It is 1 am. Do You Know Your Website is Down?

posted by affbook on (2 years, 3 months ago)

As an affiliate marketer in the States, the past few months is a busy travel time for me every year. It starts with Linkshare Symposium in June, Google Affiliate Network Client Summit in July, Affiliate Summit in August, CJU in September, Blogworld Expo (skipped this year, too much travel) and ShareaSale ThinkTank in October.

Given that our holiday season ends on Halloween around here, September and October is a really bad time for the guy who keeps the servers running to be jetting around the country.

This past Saturday night, I was out in Newport Beach, CA at the awesome ShareASale event. At 10pm, I was hanging out at the bar waiting for a poker game to materialize when I got a text message that Costumzee.com was unresponsive. I quickly tried to load the site on my iPhone and it didn't, so I bolted back to my room. I logged into the server and was reminded that the big weekly backup happens on Sunday morning at 1 am ET. It's usually not a problem, but the extra halloween load was too much for the servers to handle the backups AND the traffic. The problem was over pretty quickly.

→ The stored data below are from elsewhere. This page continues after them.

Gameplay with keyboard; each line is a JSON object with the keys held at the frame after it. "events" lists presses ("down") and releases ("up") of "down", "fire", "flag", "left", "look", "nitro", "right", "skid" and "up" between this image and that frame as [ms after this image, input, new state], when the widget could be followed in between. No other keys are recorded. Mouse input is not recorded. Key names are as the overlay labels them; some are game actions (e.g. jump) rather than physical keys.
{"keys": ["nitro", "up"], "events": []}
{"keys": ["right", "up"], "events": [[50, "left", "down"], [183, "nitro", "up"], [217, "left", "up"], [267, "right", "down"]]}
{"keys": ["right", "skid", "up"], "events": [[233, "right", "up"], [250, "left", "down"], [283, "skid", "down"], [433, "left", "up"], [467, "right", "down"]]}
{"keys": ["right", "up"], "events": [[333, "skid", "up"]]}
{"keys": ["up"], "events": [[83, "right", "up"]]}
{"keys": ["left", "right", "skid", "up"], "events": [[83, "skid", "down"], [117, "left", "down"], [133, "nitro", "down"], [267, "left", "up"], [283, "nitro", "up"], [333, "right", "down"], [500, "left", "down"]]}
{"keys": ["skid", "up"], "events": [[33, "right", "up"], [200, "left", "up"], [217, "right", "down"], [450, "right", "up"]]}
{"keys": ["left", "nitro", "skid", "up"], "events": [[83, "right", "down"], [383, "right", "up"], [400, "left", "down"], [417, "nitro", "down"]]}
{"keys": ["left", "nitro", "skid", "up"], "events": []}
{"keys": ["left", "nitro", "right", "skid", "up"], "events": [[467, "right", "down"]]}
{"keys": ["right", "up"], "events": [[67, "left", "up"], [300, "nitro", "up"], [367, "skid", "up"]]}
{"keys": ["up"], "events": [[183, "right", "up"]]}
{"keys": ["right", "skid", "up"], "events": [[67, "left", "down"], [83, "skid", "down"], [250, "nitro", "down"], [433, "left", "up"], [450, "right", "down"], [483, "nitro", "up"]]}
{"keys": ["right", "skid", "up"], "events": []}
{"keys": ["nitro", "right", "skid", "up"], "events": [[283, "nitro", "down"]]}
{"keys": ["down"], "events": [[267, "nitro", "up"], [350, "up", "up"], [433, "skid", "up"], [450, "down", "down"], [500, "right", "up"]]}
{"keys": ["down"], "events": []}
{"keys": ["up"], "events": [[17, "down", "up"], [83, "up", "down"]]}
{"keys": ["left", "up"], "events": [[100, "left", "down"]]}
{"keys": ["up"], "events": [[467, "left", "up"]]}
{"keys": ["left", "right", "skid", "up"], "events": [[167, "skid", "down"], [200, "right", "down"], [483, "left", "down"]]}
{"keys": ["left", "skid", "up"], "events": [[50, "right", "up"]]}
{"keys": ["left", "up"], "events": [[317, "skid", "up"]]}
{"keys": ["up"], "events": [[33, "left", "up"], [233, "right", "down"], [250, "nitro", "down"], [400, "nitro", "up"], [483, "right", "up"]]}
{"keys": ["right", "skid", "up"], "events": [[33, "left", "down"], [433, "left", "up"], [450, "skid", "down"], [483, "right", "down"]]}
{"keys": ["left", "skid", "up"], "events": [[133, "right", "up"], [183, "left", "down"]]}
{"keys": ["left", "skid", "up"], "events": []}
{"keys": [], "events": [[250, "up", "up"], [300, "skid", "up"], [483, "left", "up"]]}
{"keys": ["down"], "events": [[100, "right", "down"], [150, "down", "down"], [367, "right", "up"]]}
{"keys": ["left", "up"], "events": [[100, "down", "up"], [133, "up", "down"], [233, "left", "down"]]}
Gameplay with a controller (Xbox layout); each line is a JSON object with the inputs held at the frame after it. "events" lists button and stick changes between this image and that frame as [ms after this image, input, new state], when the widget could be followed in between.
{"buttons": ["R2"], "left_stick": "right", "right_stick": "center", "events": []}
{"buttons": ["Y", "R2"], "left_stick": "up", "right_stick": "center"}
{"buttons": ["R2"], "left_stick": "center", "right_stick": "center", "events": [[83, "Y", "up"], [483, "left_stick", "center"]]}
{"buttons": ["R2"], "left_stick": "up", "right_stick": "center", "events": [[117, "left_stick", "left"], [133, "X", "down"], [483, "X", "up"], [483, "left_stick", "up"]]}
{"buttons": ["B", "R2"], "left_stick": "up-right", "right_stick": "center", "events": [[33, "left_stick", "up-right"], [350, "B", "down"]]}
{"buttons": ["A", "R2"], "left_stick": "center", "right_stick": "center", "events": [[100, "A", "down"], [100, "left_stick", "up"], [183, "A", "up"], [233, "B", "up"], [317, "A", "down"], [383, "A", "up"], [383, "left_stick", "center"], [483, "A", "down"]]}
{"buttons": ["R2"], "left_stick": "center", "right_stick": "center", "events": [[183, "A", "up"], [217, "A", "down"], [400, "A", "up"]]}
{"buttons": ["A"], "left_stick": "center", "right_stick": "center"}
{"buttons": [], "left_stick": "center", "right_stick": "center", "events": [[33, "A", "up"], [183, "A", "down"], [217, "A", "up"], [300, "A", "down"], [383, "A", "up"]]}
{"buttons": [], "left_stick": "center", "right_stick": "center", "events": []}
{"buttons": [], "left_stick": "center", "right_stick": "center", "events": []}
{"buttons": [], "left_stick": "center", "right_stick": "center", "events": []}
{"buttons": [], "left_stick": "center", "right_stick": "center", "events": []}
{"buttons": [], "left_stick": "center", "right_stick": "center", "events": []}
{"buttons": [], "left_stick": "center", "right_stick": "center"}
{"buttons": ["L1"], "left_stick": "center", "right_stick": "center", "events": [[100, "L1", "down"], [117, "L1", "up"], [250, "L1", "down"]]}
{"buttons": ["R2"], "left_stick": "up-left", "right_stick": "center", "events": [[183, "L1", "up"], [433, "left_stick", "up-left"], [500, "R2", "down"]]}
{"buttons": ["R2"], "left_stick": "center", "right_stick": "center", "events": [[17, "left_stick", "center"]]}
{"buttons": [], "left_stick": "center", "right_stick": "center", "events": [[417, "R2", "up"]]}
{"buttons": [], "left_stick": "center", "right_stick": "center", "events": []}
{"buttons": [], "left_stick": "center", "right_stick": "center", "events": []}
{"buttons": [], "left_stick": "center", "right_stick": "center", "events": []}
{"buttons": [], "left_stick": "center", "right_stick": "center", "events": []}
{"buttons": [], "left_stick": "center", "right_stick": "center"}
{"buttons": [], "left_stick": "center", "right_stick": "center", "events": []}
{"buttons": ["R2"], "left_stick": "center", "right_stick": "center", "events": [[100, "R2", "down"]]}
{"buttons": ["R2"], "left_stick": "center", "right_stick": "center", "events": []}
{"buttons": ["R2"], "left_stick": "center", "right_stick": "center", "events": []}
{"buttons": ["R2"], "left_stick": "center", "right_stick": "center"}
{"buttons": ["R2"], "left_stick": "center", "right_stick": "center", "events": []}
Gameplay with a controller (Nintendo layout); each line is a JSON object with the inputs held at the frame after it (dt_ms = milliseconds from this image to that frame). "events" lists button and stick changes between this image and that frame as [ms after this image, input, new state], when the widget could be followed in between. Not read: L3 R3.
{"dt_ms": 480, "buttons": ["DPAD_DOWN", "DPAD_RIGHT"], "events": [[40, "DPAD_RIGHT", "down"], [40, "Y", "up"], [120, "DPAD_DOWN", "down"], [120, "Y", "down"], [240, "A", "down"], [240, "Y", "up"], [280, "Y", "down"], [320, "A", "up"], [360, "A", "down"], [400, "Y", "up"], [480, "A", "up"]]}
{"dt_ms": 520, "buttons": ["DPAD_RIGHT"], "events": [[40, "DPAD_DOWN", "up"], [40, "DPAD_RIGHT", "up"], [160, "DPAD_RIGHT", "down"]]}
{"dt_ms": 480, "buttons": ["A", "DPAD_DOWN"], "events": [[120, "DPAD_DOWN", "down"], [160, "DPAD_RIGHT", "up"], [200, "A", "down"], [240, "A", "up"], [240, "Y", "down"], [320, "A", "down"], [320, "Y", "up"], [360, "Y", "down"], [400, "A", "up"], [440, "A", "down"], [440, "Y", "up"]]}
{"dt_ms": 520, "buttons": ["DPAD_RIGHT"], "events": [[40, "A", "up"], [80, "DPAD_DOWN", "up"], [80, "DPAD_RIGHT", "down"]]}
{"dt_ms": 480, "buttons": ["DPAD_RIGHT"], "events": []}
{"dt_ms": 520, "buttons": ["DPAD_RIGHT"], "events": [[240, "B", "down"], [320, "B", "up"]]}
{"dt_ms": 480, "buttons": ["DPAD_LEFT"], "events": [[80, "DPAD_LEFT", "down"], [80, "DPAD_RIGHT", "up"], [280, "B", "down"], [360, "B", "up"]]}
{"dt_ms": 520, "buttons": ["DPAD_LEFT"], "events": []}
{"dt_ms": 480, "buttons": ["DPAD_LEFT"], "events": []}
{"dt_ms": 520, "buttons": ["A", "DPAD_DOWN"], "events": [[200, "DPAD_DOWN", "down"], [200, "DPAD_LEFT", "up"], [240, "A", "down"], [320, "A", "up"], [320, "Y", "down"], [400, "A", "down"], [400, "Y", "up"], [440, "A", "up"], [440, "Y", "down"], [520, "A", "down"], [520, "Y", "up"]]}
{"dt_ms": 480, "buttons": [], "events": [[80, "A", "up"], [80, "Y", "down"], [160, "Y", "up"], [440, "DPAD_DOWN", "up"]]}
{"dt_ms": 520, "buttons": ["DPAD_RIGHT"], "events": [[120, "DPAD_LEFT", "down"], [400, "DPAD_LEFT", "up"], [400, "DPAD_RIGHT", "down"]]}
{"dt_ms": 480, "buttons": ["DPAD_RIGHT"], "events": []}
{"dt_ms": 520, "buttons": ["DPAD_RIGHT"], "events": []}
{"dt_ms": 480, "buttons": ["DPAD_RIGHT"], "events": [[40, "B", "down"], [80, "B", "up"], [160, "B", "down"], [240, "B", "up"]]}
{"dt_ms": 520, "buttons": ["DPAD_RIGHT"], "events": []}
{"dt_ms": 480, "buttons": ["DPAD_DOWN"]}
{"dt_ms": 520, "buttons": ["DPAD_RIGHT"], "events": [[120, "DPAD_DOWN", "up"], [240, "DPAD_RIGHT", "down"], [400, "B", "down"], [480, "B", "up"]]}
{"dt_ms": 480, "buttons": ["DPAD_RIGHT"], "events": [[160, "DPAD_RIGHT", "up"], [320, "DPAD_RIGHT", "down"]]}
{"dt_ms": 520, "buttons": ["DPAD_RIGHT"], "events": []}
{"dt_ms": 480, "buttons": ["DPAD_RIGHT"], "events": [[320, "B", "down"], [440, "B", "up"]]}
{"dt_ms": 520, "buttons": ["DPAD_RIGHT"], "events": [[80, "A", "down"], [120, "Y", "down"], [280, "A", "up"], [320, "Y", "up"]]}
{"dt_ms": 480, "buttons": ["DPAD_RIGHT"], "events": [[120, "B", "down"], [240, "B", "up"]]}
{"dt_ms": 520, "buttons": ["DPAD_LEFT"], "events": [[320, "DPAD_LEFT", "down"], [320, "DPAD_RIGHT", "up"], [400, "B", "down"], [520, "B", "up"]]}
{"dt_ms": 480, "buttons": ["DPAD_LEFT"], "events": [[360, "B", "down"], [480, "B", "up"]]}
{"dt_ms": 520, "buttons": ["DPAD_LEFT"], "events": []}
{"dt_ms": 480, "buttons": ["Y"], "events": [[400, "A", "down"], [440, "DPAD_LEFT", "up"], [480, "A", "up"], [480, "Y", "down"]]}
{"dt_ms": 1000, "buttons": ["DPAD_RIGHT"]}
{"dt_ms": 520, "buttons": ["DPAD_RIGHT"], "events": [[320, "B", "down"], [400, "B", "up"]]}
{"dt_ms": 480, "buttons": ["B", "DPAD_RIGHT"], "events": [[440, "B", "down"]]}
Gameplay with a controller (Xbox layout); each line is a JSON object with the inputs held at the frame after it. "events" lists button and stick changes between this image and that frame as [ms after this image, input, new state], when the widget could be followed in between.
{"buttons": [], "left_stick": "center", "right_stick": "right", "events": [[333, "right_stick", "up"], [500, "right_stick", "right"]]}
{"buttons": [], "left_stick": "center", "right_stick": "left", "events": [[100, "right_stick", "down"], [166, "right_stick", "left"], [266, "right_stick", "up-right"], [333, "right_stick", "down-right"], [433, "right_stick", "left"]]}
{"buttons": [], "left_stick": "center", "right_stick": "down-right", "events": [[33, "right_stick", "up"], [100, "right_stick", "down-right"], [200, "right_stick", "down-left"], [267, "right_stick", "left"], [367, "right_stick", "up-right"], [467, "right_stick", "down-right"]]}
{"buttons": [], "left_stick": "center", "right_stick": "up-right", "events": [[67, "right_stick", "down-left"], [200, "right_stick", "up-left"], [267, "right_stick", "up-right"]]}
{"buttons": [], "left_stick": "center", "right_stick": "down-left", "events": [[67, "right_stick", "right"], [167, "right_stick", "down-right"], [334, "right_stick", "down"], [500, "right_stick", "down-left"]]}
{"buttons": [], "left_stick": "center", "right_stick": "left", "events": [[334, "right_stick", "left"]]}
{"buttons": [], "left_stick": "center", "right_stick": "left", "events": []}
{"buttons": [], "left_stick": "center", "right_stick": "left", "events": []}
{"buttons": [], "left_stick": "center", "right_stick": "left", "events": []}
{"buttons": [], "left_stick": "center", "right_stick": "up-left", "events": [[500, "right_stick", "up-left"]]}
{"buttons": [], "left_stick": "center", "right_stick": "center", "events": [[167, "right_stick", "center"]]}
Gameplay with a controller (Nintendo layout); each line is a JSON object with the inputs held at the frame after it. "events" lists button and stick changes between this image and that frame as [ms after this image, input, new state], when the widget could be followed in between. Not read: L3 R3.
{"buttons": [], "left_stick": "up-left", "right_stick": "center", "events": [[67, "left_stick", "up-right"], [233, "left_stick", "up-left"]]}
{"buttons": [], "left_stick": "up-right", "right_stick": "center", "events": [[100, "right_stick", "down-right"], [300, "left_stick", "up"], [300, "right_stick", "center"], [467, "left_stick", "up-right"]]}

Thanks to monitoring services, I'm usually able to respond quickly to any issues. Here's how the interactions usually go with my business partner.

Dock.png

Damien serves very well as a monitoring service himself, usually very close to the monitoring services. But he does sleep once in a while.

Monitoring Serivces That Don't Sleep

The service that I've used for years to get alerts when there are site issues is Montastic. It's a free service that pings your servers every 30 minutes.

Actually, I noticed recently that it hasn't been it's usual "Johnny on the spot" and logged in to investigate. It turns out that they've updated the service to add some fee-based options, and at the same time updated their default check frequency to once every 6 hours! If you use montastic, you might want to go set that back down to a more frequent check.

Montastic_ The website monitoring server that doesn_t suck..png

At this point, I decided that it's probably time that I pay for this service and get more frequent checks than every 30 minutes. I thought I'd check out a few.

Yesterday, after hunting around, I signed up for Pingdom.com, a Swedish based service that looks a bit more polished than Montastic. Of course you shouldn't judge a book by its cover, but I can't lie, it certainly makes a difference. (You listening BL?)

The paid versions of both services will get you monitoring every 30-60 seconds. Pingdom offers more functionality such as uptime tracking, logs, various reports, even an iPhone app, so you can see what's been going on and look for issues and trends as well as get alerted in real time. Here I discover that shoehunting.com had a brief problem last night at 1am (again, those pesky database backups!)

Pingdom Panel-1.png

Pingdom will send email, SMS, and even a tweet if it detects a problem. A "problem" is defined by you as x consecutive failed checks. I didn't get an alert for that one failure last night. Also, they're pretty stingy with the SMS alerts (20 per month in the basic plan), but most providers have an email address that will forward to your phone's SMS so I just set up a second contact for that.